However, there are no guarantees that the money from forced sales will be enough to cover the cost of discounts. I’ve blogged before about the potentially over-optimistic assumptions in the plan and a recent report from Shelter warned of a potential £2.45bn a year funding gap. The offer document acknowledges this when it floats the idea of introducing an annual cap on right to buy discounts.

Then there’s the London problem. The government is under heavy pressure from the Conservative mayor of London to keep the money raised from forced sales within London. That’s understandable given the scale of housing need in the capital but it will leave a big shortfall in money to fund discounts elsewhere.

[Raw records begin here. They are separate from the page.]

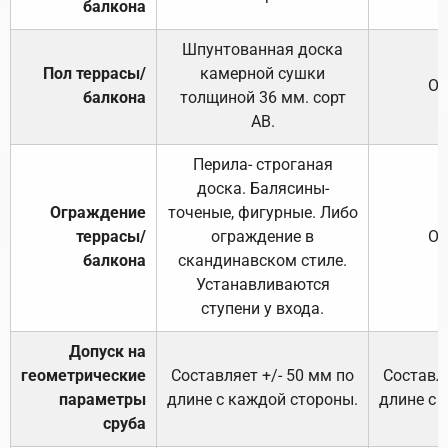
балкона
Шпунтованная доска
Пол террасы/
камерной сушки
От
балкона
толщиной 36 мм. сорт
АВ.
Перила- строганая
доска. Балясины-
Ограждение
точеные, фигурные. Либо
террасы/
ограждение в
От
балкона
скандинавском стиле.
Устанавливаются
ступени у входа.
Допуск на
геометрические
Составляет +/- 50 мм по
Составля
параметры
длине с каждой стороны.
длине с 
сруба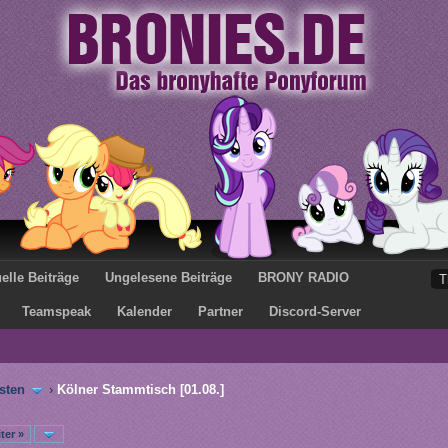
elle Beiträge
Ungelesene Beiträge
BRONY RADIO
Teamspeak
Kalender
Partner
Discord-Server
sten
›
Kölner Stammtisch [01.08.]
ter »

And what if it’s even worse than that? Local authorities that have resisted stock transfer may see this whole affair as proof that they were right to fear the consequences of losing control of their homes. However, if they can hold their noses long enough, one way out might be to go for stock transfer now to avoid forced sales later. That would further reduce the money available for discounts still further.

Given all that, housing associations might be wise to remember that the Yes option on the ballot paper only says that ‘the government will not bring forward primary legislation this Autumn’. And there are no guarantees about what will happen in the spending review in November.

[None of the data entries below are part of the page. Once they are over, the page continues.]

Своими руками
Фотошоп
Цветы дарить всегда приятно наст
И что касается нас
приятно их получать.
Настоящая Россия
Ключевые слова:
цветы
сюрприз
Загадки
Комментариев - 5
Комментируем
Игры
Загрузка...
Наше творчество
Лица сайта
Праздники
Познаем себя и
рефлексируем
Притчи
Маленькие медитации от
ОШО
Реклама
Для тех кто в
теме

But for me this is a decision that should be about more than self-interest. Perhaps it’s no more realistic to expect the National Housing Federation to act in the interests of housing rather than just housing associations than it is to expect the Home Builders Federation to lobby on behalf of housebuilding rather than just housebuilders. Both are trade associations acting on behalf of their members.

Yet a powerful reminder of the wider issues at stake emerged on the same day that the deal was announced. The latest homelessness statistics from the DCLG show that there are now 67,000 households in temporary accommodation including 99,000 children, up 16 per cent in the last year and 36 per cent since 2010. The number of families with children in bed and breakfast for longer than the six-week legal limit is five times what it was in 2010. According to Shelter’s analysis, the 20 local authorities that stand to lose the most stock through forced sales have 159,000 families on their waiting lists. Under this deal, that queue is about to get even longer.